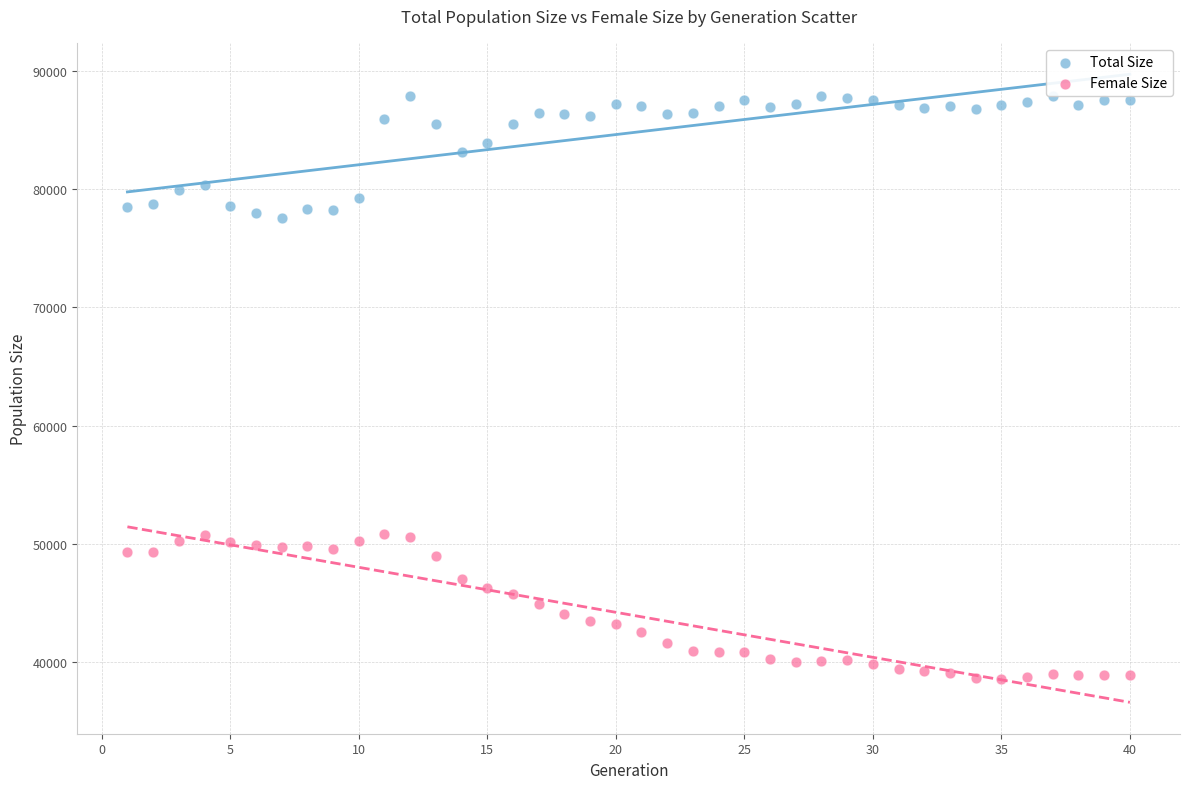

Which series reaches the maximum Y coordinate?

Total Size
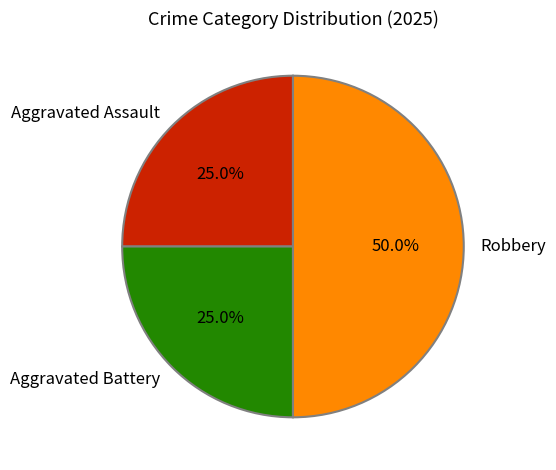

To the nearest percent, what is the difference between the Aggravated Battery and Robbery slice percentages?

25%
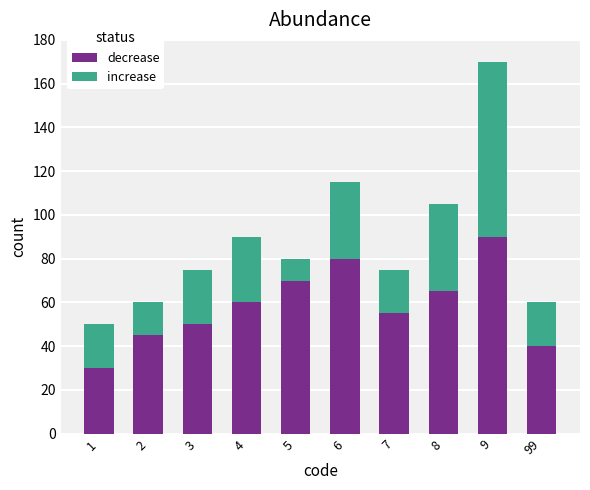

The decrease series shows 60 at 4. True or false?

True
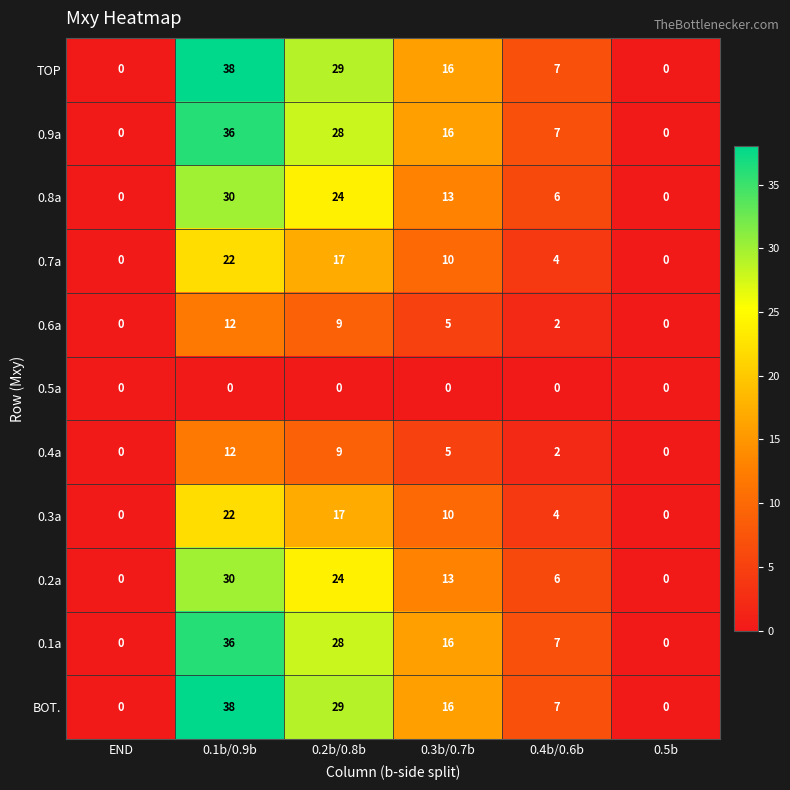

What is the total value across all series at 0.3b/0.7b?

120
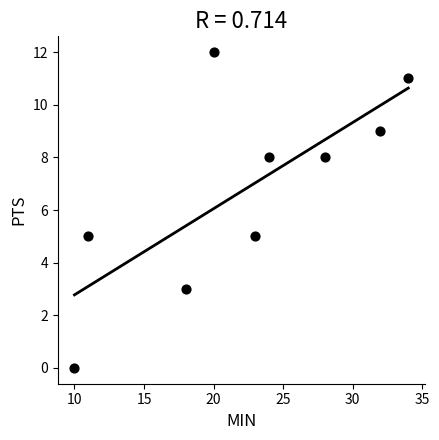

What is the range of Y values (max minus min)?

12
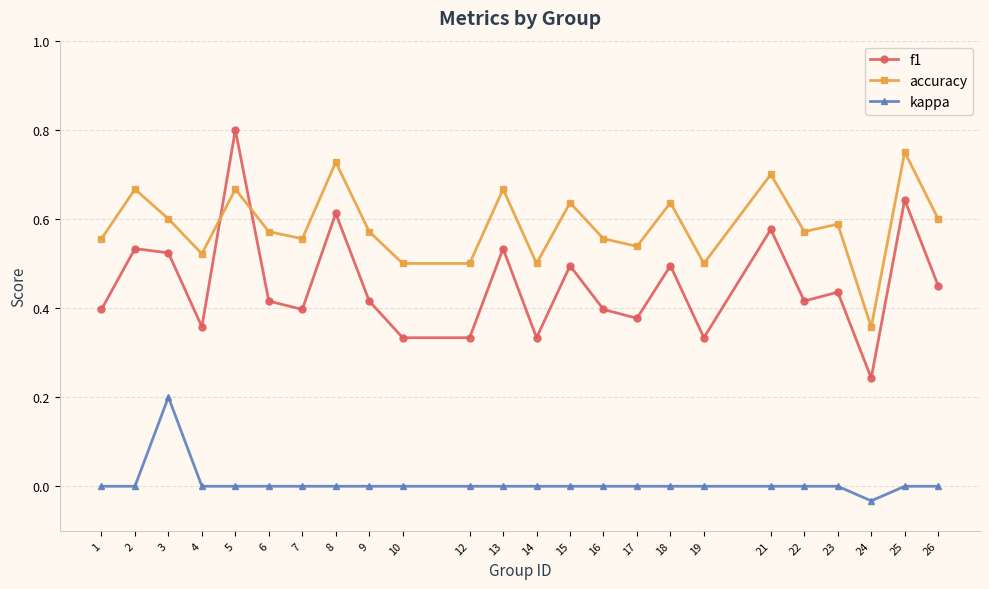

List the series in order of their overall mean, lowest first.

kappa, f1, accuracy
====
Prompt =
Copy the records above word for word, everything from the line containing "List the series" down to the end of the records.

Output of the exercise =
List the series in order of their overall mean, lowest first.

kappa, f1, accuracy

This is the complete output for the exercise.